4. Ranjang Pria Asing

444 72 3
                                    

Yeji selalu tahu kapan ia harus bangun. Tidak pelu memasang alarm dengan bunyi yang memekakkan, ataupun gedoran kencang Nyonya Adityawan di pintu kamarnya. Perempuan itu selalu bangun tepat waktu. Tubuhnya sudah terbiasa dengan siklus tidur yang teratur. Tidak pernah ada kata begadang ataupun terlambat ke sekolah.
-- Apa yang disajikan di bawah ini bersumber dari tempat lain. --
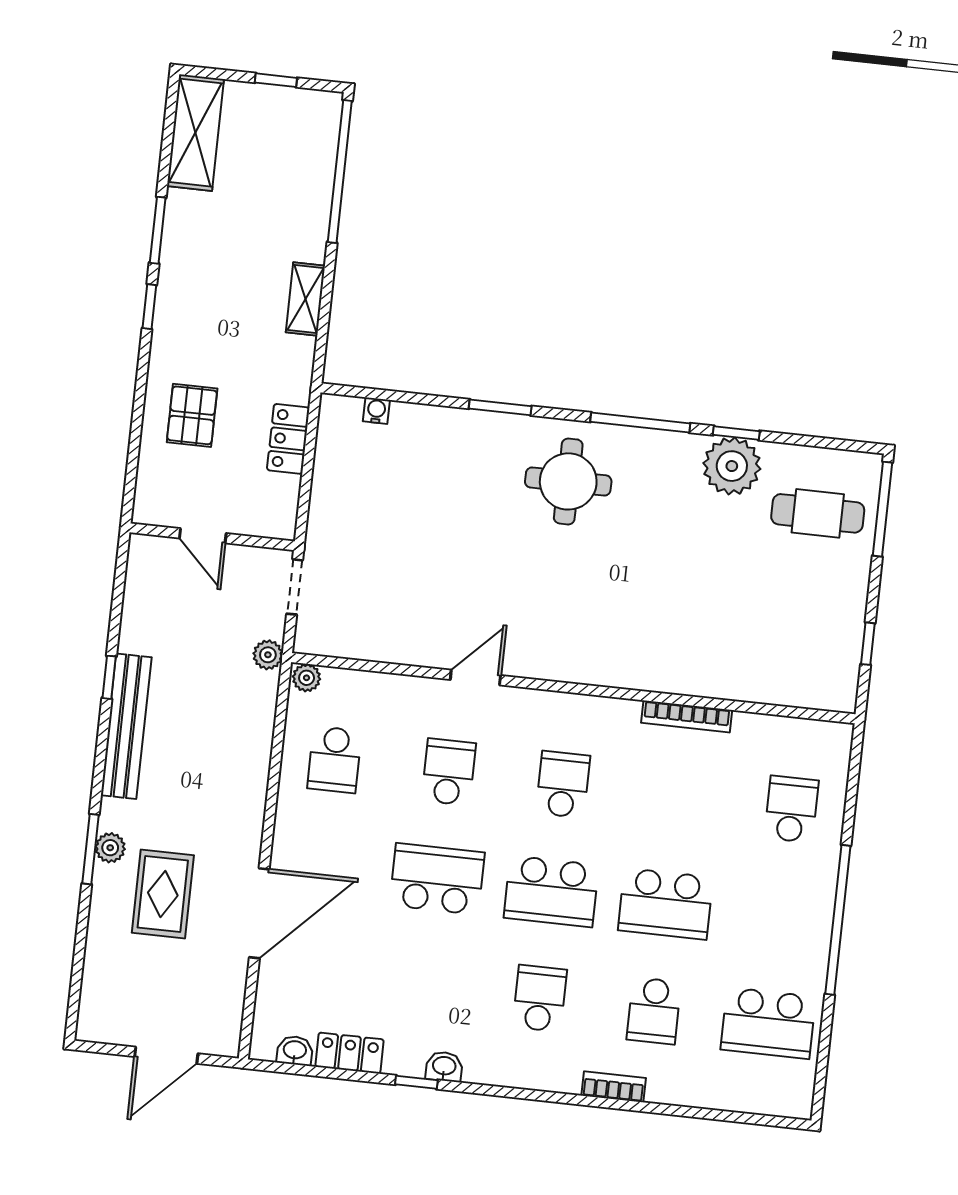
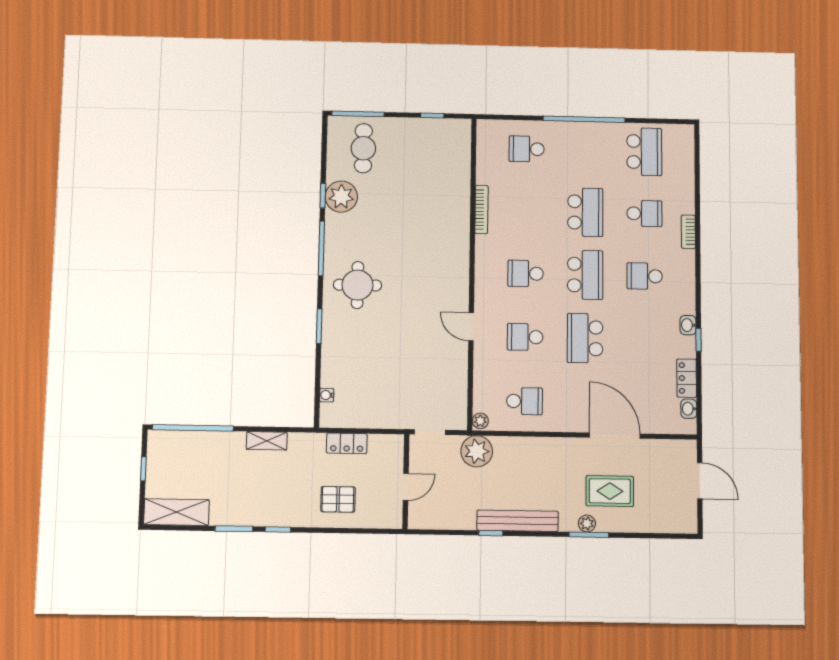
plant: (268, 655) -> (477, 451), width x1.88, depth x1.88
Namun tampaknya pagi ini berbeda. Jika biasanya dia akan bangun sebelum matahari timbul, tapi pagi ini kelopak matanya justru baru terbuka saat merasakan sinar matahari masuk di celah-celah jendela.

Sejenak Yeji masih enggan beranjak dari kasur, tubuhnya terasa lelah dan pegal di beberapa titik. Namun suasana kamar yang tampak asing dan jelas bukan kamarnya, membuat Yeji sadar seketika. Saraf-sarafnya berusaha mengirim impuls ke Lobus temporal¹, yang beberapa detik kemudian menampilkan kilasan kejadian tadi malam yang melibatkan dirinya dengan laki-laki asing. Proses retrieval² tersebut membuat tangannya refleks menyibak selimut. Yeji langsung terbelalak melihat tubuhnya yang polos tanpa sehelai benang. Tak jauh dari situ, ada bercak darah merah yang mengotori sprei.

Menyadari apa yang telah terjadi, perempuan itu jadi panik, lalu mengumpati dirinya sendiri. Bermacam jenis umpatan yang didapatnya dari Thea akhirnya ia ucapkan juga.

Tak mau membuang waktu, Yeji segera melompat bangun, meski kemudian ia meringis saat merasakan nyeri dan sesuatu tak nyaman di pangkal pahanya.

Yeji tidak membutuhkan waktu yang lama untuk mencari pakaiannya yang untungnya cepat ia temukan. Benda-benda itu terletak di atas sofa dalam keadaan terlipat asal. Yeji memakainya dengan terburu-buru.

Setelah berpakaian, Yeji menyambar tasnya yang terletak di samping pakaiannya tadi. Ada satu yang tidak ia temukan, sepatu hak bertalinya. Tapi Yeji tak sempat mencari, takut kalau pria itu tiba-tiba muncul. Tadi saat sedang memakai pakaiannya, telinga Yeji menangkap bunyi gemericik di kamar mandi. Siapa lagi yang berada di sana kalau bukan laki-laki yang menidurinya tadi malam.

Yeji melangkah terburu-buru ke arah pintu. Sayangnya pintu itu terkunci. Perempuan itu berbalik mencari kunci kamar. Benda itu didapatnya setelah menggeledah laci-laci meja di samping kasur. Yeji buru-buru keluar dengan keadaan tanpa alas kaki. Dia menatap tajam pelayan yang memperhatikannya dengan wajah heran.

Yeji memeriksa isi tasnya, lalu mengeluarkan ponsel. Ada puluhan panggilan tak terjawab dan beberapa pesan dari Thea dan Nyonya Adityawan. Yeji menekan tombol 'panggil' pada nama kontak Thea. Tak lama, panggilannya tersambung.

"WHAT THE FUCK ARE YOU DOING?" Teriakan Thea yang pertama kali menyambut telinganya.

Yeji menjauhkan ponselnya dari telinga, "Tidak perlu berteriak."

"Kemana saja kau? Ibumu menerorku sejak tadi malam. Dia tidak percaya bahwa aku tidak mengetahui di mana kau berada. Lain kali, beri tahu aku dulu jika kau ingin kabur!"

"Aku akan ke tempatmu," tandas Yeji.

***

"JADI KAU SUDAH TIDAK PERAWAN LAGI?" Thea sontak berdiri setelah mendengar penjelasan Yeji. Perempuan itu menceritakan kejadian yang menimpanya, semua yang ia ingat kecuali proses 'itu' tentunya.

"Menurutmu aku masih perawan setelah ditiduri oleh pria?" tanya Yeji sarkastik.

Thea berdecak, "Aku hanya memastikan." Lalu pandangannya berubah penasaran, "Bagaimana rasanya? Apakah enak? Sakit tidak?" tanya Thea beruntun.

Wajah Yeji kontan memerah. Dia tidak mengingat bagaimana persisnya, namun kilasan suara-suara laknat yang diucapkan bibirnya cukup membuktikan bahwa ia menikmatinya. Tapi yang tersisa sekarang hanya rasa perih yang berpusat di area intimnya.